A lot of beer happens: the beer tsunami in London, which claimed the lives of eight peoplePictolic
Usually, if beer flows like a river, then everyone around is having fun and fervently. But on October 17, 1814, the residents of the London area near St. Giles' Church were not joking. A huge vat of beer with a volume of 610 thousand liters exploded in the warehouse of the local brewery "Mo and Company" (Meux and Company Brewery). The fragments of the vat smashed other barrels, and one and a half million liters of porter splashed out onto the street. What started here…
About five o'clock in the evening on that ill-fated day, one of the tightening hoops fell from the fermentation vat. George Crick, who was on duty at the warehouse, did not attach much importance to this incident and simply left a note to the repairmen. Later, talking to policemen at the ruins of the brewery, he said that such breakdowns happen two or three times a year and nothing tragic has ever happened before.

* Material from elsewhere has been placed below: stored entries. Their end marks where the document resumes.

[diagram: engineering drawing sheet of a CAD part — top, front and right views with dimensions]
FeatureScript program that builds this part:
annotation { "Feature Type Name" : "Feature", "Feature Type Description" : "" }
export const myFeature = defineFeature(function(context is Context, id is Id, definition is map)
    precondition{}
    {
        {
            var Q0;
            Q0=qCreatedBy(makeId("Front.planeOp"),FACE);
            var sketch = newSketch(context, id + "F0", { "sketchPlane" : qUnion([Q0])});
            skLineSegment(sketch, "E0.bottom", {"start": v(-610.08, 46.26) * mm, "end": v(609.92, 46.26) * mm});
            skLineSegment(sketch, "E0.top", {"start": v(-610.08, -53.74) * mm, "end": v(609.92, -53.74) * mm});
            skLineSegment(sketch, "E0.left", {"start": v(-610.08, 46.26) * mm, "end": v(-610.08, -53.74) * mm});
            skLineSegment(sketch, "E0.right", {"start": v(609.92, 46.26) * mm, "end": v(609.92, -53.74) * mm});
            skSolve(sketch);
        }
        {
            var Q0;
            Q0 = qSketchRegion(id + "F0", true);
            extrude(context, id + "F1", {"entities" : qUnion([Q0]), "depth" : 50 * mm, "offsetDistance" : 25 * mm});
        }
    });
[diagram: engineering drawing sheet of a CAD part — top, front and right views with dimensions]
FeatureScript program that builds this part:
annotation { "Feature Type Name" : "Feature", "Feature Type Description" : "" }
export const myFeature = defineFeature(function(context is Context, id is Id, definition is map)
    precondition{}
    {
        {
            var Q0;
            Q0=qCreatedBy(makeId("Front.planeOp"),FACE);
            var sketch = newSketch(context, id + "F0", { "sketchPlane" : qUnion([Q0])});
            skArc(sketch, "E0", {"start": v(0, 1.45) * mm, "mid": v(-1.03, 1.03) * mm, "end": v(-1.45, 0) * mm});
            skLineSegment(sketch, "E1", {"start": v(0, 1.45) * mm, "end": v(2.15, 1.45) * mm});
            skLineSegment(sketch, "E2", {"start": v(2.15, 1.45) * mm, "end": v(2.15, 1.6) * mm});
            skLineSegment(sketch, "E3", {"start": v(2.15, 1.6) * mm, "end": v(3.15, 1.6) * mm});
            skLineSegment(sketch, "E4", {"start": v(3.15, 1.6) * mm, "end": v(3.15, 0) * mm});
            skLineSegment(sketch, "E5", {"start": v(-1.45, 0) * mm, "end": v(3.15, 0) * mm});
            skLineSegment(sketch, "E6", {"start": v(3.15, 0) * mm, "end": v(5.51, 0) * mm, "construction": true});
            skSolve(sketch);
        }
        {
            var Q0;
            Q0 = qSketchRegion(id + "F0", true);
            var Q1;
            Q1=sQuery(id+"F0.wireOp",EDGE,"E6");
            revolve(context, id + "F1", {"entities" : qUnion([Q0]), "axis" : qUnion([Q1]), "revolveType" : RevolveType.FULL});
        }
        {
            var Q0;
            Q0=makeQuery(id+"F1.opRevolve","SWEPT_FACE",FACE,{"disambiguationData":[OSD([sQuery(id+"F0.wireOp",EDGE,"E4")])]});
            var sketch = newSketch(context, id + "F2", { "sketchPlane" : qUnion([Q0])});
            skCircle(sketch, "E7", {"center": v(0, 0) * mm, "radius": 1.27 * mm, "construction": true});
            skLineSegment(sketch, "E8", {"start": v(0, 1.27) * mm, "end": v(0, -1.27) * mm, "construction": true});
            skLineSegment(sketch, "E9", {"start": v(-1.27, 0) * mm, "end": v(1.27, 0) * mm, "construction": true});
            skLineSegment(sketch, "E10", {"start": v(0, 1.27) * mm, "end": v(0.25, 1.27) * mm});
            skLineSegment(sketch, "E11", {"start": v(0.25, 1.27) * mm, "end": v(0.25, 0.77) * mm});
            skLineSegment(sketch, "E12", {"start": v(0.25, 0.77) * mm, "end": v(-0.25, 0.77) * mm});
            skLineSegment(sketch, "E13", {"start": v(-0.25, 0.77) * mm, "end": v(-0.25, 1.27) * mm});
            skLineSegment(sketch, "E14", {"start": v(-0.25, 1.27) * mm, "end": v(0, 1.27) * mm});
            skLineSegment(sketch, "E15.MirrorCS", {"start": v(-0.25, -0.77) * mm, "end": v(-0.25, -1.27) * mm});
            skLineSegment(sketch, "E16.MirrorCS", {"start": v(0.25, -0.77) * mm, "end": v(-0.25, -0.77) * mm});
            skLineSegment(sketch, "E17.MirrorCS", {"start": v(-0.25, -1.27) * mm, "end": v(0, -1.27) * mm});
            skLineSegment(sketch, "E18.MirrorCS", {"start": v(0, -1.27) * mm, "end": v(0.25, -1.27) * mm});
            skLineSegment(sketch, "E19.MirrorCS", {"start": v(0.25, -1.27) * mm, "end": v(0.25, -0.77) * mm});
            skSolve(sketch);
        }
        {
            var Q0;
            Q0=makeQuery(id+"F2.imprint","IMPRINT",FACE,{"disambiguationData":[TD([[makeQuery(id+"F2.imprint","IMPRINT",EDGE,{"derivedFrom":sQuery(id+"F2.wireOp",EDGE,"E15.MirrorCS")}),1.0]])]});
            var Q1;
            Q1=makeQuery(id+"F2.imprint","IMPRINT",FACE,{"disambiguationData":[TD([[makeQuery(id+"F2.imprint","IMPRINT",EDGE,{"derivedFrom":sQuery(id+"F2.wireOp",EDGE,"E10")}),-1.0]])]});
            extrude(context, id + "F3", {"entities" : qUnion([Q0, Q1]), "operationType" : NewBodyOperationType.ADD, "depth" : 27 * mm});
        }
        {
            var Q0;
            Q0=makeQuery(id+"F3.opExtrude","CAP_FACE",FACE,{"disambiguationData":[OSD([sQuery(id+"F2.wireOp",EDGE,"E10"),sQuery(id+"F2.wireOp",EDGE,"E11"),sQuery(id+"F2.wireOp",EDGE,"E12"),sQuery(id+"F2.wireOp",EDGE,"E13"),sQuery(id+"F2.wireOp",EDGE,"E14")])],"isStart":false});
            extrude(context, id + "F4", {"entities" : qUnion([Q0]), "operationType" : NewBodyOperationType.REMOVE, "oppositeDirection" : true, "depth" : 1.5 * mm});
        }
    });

About an hour later, when Mr. Crick, shirking his duties, was drinking beer in a nearby tavern, there was a deafening explosion and a few quieter ones. Moments later, the brewery building collapsed like a house of cards, and a four-meter-high wave broke free.
At that time, along Tottenham Court Road, there were not fashionable brick houses, as now, but wooden shacks, where mostly poor Irishmen lived. Two houses located opposite the brewery were destroyed by the gushing wave to the ground in a second. The force of the flood was such that one of the victims, a 15-year-old girl named Eleanor Cooper, was literally slammed into the wall of one of the buildings, and the poor thing suffocated.
A total of eight people were killed. Six Irishmen who lived in basements drowned, unable to get out. And one man died of alcohol poisoning. He spent too much time in a beer-flooded room and absorbed so much alcohol through his skin that his heart stopped.
After the descent of a giant beer wave, the area of the church of St. Giles looked as if it had suffered from an earthquake. Houses without facades and walls, ruins, dirt, firefighters pulling victims out from under the rubble.
The flood continued to take lives even after it came to naught. The cunning Irish decided to somehow improve their catastrophic financial situation and began to exhibit the corpses of the drowned for the amusement of the public. During one of these "rides", the floor in the room collapsed under the weight of onlookers, and they all fell into the basement, which was still filled to the brim with beer. Several more people drowned.